Data supplied:
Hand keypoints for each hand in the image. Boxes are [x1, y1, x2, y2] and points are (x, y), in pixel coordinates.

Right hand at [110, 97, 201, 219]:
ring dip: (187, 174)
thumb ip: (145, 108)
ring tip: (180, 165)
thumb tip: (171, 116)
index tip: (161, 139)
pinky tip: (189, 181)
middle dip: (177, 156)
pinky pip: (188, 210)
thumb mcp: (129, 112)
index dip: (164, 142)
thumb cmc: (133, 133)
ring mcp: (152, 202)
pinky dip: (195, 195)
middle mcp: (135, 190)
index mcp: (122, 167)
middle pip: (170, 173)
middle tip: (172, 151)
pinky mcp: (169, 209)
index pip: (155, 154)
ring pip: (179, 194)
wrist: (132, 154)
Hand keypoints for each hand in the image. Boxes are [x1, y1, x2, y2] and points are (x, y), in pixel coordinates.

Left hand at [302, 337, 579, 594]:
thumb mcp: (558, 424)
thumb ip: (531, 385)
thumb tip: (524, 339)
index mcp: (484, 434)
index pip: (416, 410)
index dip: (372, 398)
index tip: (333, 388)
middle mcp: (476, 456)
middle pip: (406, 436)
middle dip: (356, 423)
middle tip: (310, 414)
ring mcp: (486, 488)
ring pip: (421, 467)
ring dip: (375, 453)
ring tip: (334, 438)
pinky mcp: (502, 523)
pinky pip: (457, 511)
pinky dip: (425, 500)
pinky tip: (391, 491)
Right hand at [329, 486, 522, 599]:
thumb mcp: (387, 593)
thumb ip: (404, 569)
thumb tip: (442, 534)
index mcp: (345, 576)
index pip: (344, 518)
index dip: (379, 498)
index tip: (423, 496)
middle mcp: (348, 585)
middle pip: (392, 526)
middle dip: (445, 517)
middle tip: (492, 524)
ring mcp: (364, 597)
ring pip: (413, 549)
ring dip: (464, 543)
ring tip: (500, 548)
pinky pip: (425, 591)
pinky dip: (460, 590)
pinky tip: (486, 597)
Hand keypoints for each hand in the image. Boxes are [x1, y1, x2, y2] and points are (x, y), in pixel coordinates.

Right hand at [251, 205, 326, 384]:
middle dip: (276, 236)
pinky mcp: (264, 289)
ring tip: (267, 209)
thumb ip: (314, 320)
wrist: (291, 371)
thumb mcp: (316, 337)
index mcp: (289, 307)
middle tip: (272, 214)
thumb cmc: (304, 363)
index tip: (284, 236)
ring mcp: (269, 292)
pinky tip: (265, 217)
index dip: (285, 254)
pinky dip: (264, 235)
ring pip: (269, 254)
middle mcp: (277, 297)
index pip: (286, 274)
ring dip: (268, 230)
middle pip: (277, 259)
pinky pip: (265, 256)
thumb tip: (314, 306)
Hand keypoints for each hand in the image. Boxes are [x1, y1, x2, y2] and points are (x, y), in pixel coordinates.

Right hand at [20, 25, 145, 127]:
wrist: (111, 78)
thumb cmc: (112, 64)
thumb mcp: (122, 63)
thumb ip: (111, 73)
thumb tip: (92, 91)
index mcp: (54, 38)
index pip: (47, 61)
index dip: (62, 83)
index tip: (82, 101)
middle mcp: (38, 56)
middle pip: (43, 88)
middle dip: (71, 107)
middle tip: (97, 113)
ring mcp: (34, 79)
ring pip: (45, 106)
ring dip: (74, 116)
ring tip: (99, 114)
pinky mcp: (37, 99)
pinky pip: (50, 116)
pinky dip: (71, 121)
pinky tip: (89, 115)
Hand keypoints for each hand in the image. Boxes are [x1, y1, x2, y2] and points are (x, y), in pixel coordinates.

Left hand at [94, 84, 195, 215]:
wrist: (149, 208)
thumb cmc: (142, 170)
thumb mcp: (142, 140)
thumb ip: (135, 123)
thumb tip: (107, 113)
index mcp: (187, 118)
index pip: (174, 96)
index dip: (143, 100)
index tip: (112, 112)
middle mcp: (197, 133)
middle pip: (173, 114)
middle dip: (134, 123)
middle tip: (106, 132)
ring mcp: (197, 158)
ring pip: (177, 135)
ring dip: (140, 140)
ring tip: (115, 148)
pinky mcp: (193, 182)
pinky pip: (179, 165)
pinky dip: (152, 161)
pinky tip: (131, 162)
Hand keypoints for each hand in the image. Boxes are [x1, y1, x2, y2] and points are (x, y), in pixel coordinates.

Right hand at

==

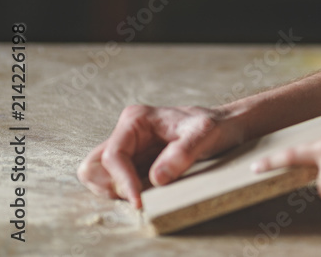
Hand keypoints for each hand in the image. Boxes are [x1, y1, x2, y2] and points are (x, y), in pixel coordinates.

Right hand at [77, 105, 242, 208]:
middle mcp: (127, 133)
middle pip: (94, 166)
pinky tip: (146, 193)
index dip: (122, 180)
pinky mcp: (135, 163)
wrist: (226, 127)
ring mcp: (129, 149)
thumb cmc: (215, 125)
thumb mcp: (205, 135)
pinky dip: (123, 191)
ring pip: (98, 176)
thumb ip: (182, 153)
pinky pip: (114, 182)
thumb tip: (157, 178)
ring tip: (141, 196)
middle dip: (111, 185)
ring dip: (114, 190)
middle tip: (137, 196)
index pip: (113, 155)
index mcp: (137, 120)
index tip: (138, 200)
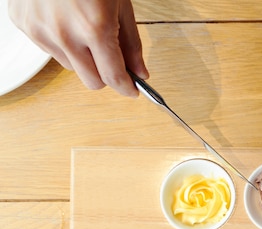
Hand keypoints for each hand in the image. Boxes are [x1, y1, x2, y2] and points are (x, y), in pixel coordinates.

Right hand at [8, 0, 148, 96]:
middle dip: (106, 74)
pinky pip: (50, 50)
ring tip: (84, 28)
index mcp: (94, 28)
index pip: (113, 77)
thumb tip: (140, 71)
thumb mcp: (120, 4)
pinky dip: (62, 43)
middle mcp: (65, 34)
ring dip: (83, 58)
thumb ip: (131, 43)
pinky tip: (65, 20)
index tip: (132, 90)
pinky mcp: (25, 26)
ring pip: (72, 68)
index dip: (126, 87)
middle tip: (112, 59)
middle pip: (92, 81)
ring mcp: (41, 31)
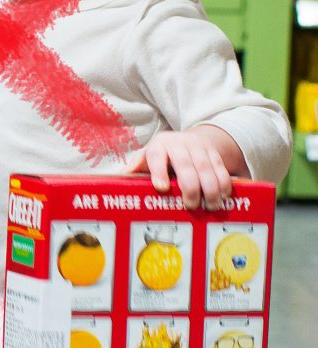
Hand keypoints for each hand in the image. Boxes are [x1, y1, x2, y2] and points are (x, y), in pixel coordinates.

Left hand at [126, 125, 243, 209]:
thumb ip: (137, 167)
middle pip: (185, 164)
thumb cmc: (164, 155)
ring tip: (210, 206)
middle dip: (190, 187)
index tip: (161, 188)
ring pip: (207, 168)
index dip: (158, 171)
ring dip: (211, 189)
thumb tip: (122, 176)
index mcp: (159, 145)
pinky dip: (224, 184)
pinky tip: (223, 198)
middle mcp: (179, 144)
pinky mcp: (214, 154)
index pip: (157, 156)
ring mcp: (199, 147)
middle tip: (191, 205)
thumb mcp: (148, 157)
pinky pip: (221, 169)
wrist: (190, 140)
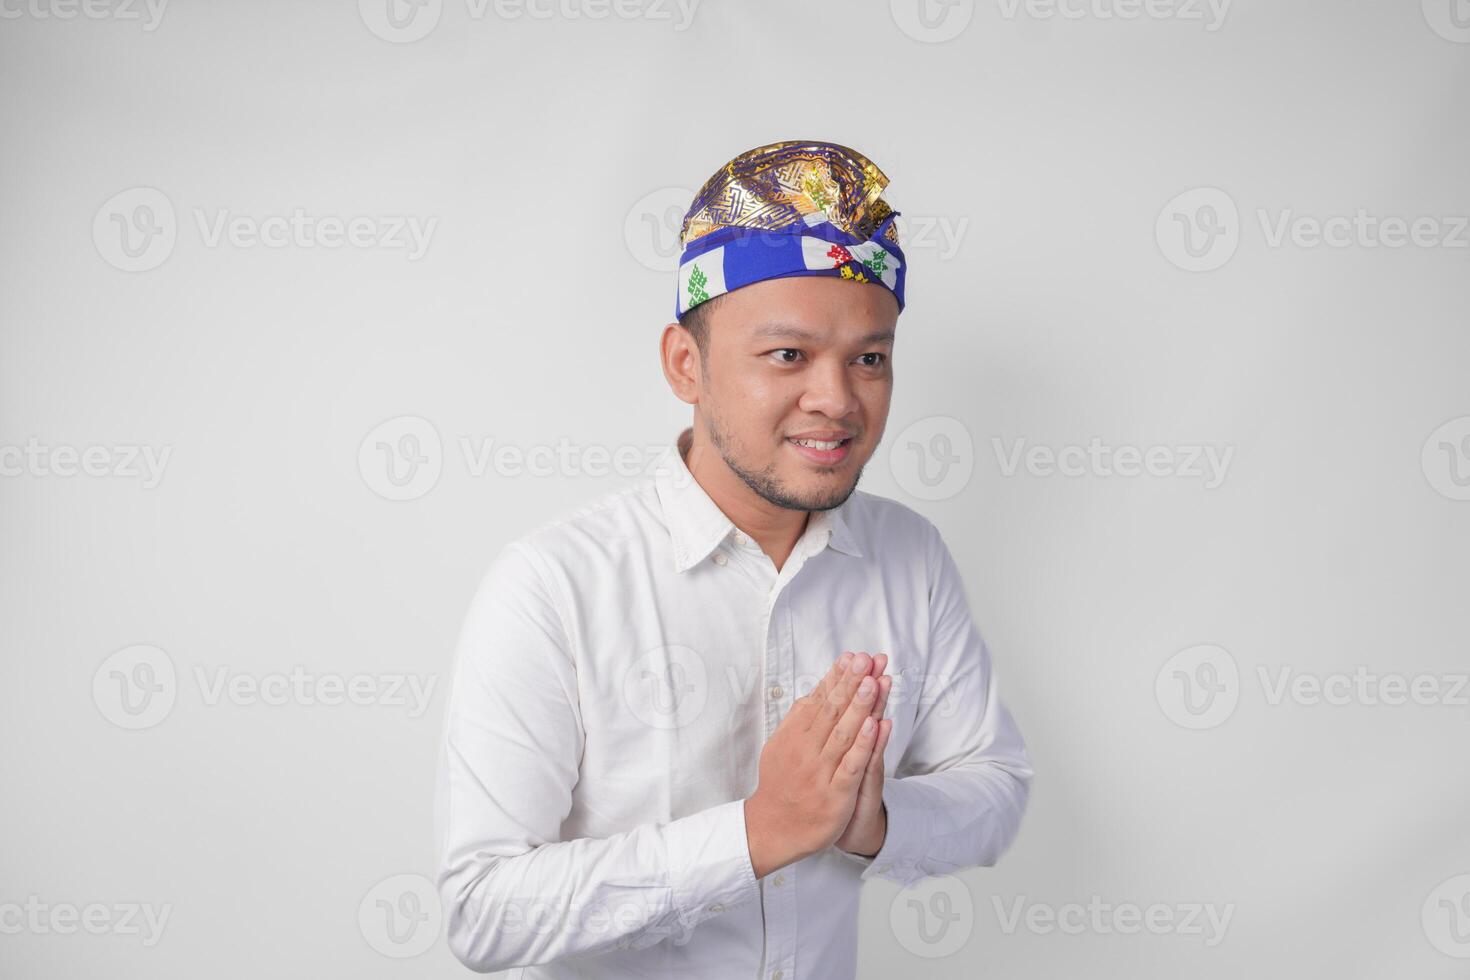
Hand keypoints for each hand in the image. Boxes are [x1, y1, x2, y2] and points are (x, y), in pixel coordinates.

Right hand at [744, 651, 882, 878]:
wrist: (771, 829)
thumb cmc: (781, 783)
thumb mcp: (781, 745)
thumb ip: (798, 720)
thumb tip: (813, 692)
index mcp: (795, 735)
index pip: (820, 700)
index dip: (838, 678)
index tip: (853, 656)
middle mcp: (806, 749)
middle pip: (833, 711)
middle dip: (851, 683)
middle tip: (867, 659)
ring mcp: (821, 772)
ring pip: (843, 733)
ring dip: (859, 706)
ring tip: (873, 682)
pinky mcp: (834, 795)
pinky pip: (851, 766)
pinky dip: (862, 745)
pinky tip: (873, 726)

What is expected: Every line in the records above that has "Left" counts once. Give the total and nothing else.

Result of this task: 3